Todos as viagens têm uma volta. Os dias voltam. Voltam passos, voltam vidas. Mas, por favor, não vás já, que ainda não voltei a ter coragem para dizer o quanto gosto de ti e quanto sentirei a tua falta se voltares, para lá.

Sina

Todas as linhas da minha mão decaem. Um mar de futuro sem passado. Porque, os dias estão tão diferentes que não sei se o meu futuro pertence à mesma vida que o meu passado.

Folhos

Consigo produzir frases piores do que vindo do intestino. Tenho nos folhos do cérebro uma incrível parecença com as contracurvas da tripa. Só isso explica a fraca qualidade do que aqui se lê.

Tourada

Um avança para todos.
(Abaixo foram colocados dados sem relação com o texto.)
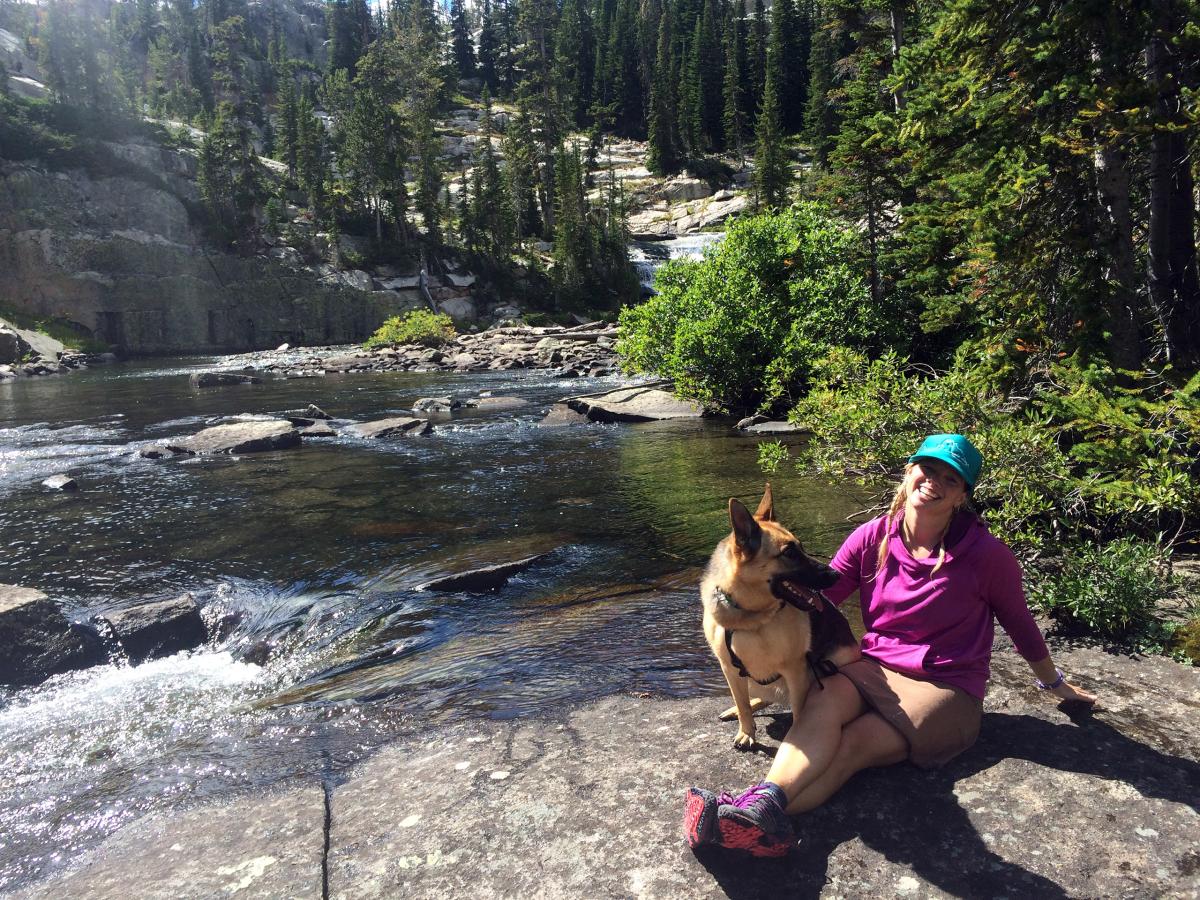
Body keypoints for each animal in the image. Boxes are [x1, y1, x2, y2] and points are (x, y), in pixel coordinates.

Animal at [700, 489, 864, 748]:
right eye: (789, 553)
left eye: (802, 547)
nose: (836, 574)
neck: (750, 617)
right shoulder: (729, 670)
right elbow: (742, 704)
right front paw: (746, 731)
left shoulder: (795, 671)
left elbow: (799, 714)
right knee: (757, 699)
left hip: (832, 665)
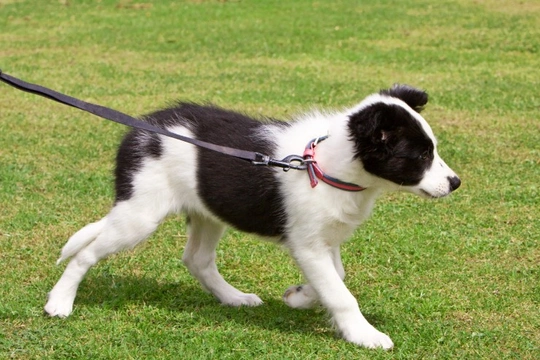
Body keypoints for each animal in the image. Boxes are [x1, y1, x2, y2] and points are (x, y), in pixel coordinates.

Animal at [44, 83, 462, 348]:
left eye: (433, 149)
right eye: (420, 156)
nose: (455, 182)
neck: (325, 165)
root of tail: (138, 132)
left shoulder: (323, 238)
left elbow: (337, 278)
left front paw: (299, 297)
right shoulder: (307, 244)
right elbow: (341, 293)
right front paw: (364, 335)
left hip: (208, 211)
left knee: (196, 259)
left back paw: (233, 298)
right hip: (139, 215)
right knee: (85, 253)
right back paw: (59, 302)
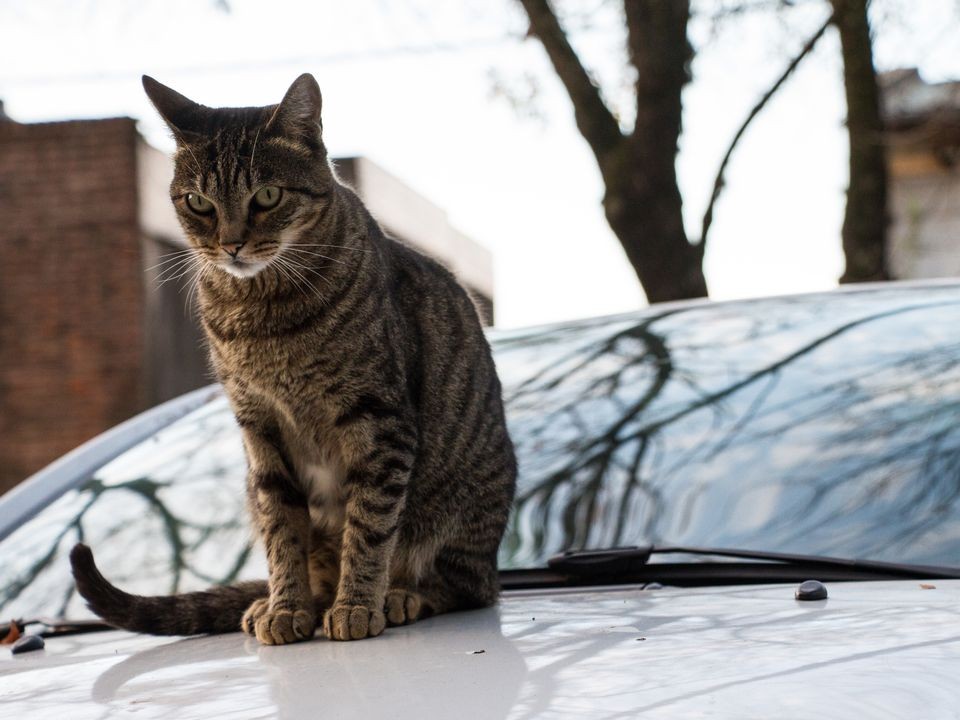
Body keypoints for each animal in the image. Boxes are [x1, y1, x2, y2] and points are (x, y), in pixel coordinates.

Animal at [69, 73, 516, 644]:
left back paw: (399, 596)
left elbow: (369, 526)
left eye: (267, 195)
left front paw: (356, 605)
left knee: (465, 586)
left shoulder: (378, 419)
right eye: (198, 202)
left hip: (461, 511)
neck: (262, 317)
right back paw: (280, 601)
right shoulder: (259, 428)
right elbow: (282, 528)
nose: (231, 244)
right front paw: (285, 607)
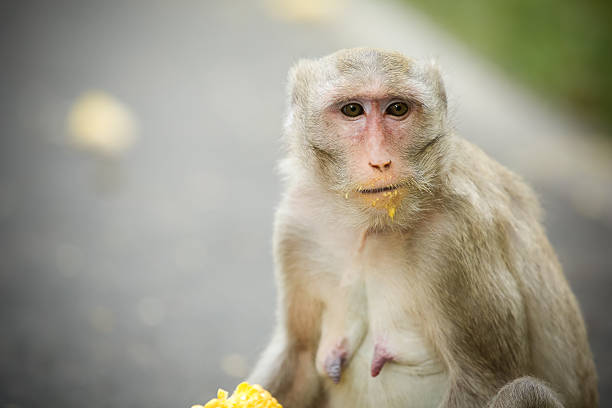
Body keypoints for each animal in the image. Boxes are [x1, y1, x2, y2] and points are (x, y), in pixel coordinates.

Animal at [245, 48, 596, 408]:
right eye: (352, 110)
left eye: (397, 109)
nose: (380, 161)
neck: (370, 227)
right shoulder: (297, 225)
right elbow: (300, 355)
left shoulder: (455, 235)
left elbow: (481, 380)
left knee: (523, 390)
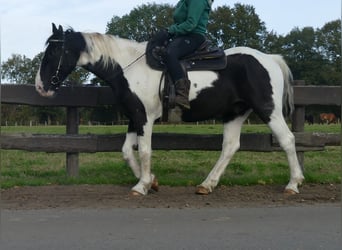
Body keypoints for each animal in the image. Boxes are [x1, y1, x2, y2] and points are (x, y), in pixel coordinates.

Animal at [35, 23, 304, 195]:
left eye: (55, 50)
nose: (40, 86)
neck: (128, 67)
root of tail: (270, 59)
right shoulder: (135, 116)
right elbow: (127, 151)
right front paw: (151, 181)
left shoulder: (144, 118)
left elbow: (144, 151)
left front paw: (141, 186)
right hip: (235, 113)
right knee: (230, 147)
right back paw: (207, 184)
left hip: (268, 109)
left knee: (287, 140)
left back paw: (293, 184)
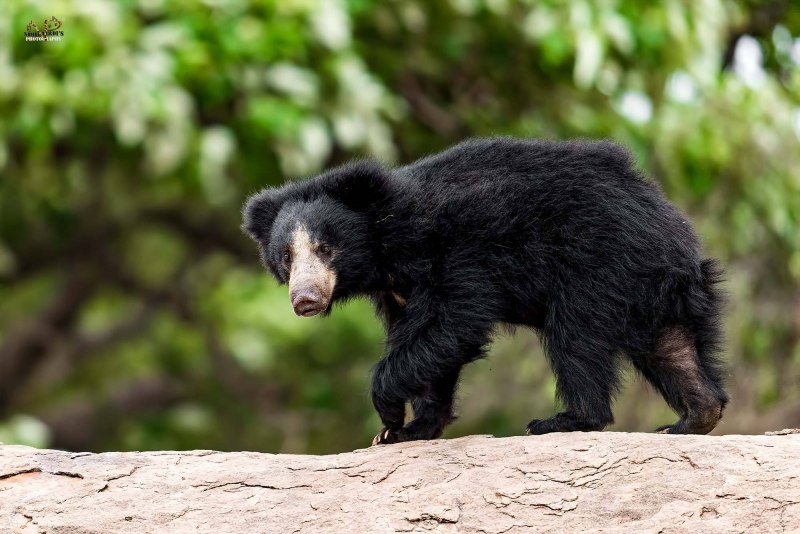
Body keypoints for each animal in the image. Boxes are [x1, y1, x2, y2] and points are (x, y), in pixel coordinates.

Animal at [242, 137, 728, 445]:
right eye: (286, 256)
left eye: (326, 248)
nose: (304, 300)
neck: (388, 247)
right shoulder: (396, 290)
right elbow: (432, 346)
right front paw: (409, 430)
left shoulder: (460, 249)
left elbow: (454, 321)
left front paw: (389, 413)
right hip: (647, 283)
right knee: (670, 344)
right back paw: (693, 417)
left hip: (597, 260)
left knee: (576, 336)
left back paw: (564, 420)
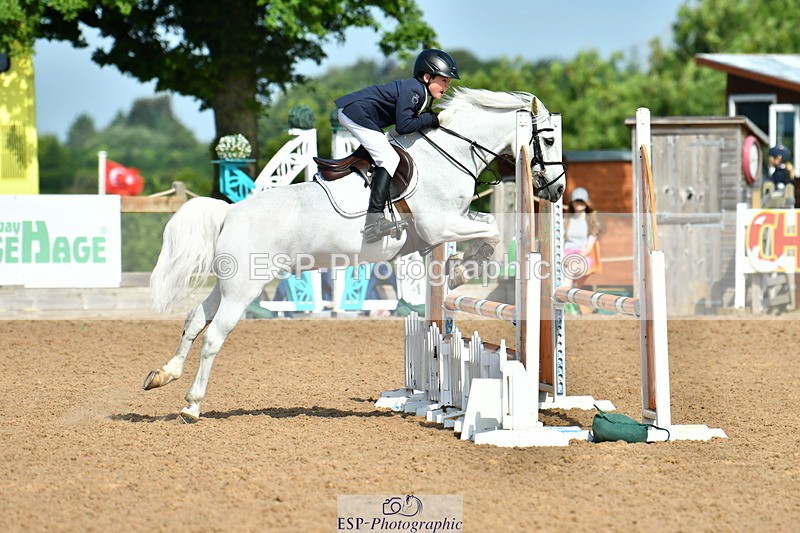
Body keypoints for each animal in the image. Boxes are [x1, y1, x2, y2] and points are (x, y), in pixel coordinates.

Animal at [142, 88, 565, 421]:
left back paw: (162, 375)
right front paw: (465, 270)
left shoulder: (446, 226)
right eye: (547, 140)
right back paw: (192, 405)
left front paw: (459, 269)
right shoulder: (440, 226)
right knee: (214, 335)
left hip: (228, 285)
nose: (557, 190)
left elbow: (485, 225)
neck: (449, 152)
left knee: (194, 320)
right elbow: (491, 229)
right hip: (244, 289)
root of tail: (230, 212)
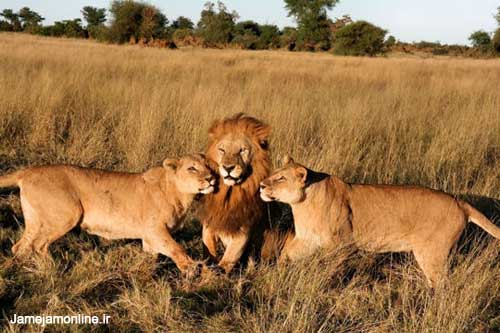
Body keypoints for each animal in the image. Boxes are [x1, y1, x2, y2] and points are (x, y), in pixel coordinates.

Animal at [0, 153, 215, 274]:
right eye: (192, 168)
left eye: (210, 167)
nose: (211, 178)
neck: (182, 195)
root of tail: (27, 171)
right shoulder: (155, 230)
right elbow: (176, 248)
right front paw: (192, 269)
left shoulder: (149, 238)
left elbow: (153, 256)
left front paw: (145, 274)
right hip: (67, 215)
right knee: (39, 245)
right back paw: (54, 269)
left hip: (35, 220)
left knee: (20, 246)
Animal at [198, 113, 272, 272]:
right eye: (222, 150)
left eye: (242, 150)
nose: (228, 168)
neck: (229, 194)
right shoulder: (209, 227)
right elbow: (209, 253)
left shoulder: (242, 235)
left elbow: (226, 261)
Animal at [262, 154, 500, 286]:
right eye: (274, 173)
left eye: (281, 178)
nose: (262, 185)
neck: (302, 204)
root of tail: (460, 202)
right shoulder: (307, 240)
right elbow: (286, 254)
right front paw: (277, 272)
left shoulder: (343, 245)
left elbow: (332, 268)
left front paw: (325, 284)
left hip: (432, 253)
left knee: (443, 284)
Todos têm medo. Como numa tourada. Virilidade e sagesa. O touro é o mais poderoso. Aplaudir.

Brisa

Tenho a vida colada a mim e não estou colado a nada. Pairo entre mim e o espaço vago. Que a brisa me vá levando e não me deixe cair.

Fugir

Fugir é o meu verbo. Para não fugir da vida, ir contra a morte, fujo para o ermitério. Do ermitério fujo por entrar em mim. Do coro fujo por não me ouvir a mim. Fujo de nada, só de mim.

A chama

Que a Luz me ilumine para que possa eu iluminar o papel. Não tenho papel nem luz, tenho a chama que as solicita, a dor. Chamamento.

quinta-feira, julho 03, 2008

Na cozinha





















A curiosidade morde e tenho medo do que posso comer. Escondo a personalidade atrás dos ingredientes e envergonhado tapo-me curioso. Se estou nos meus cozinhados, dou-me a todos; que me provem e saibam quem sou. Estou com o colestrol elevado e nem por isso ganho medo, porque medo só de me descobrirem numa cozinha sem todos os apetrechos. Preciso de tralha para que possa pôr toda a minha tralha e a possa servir.

Dúvida íntima

Estou confuso porque tenho uma vida numa confusão ou tenho a vida confusa porque sou confuso?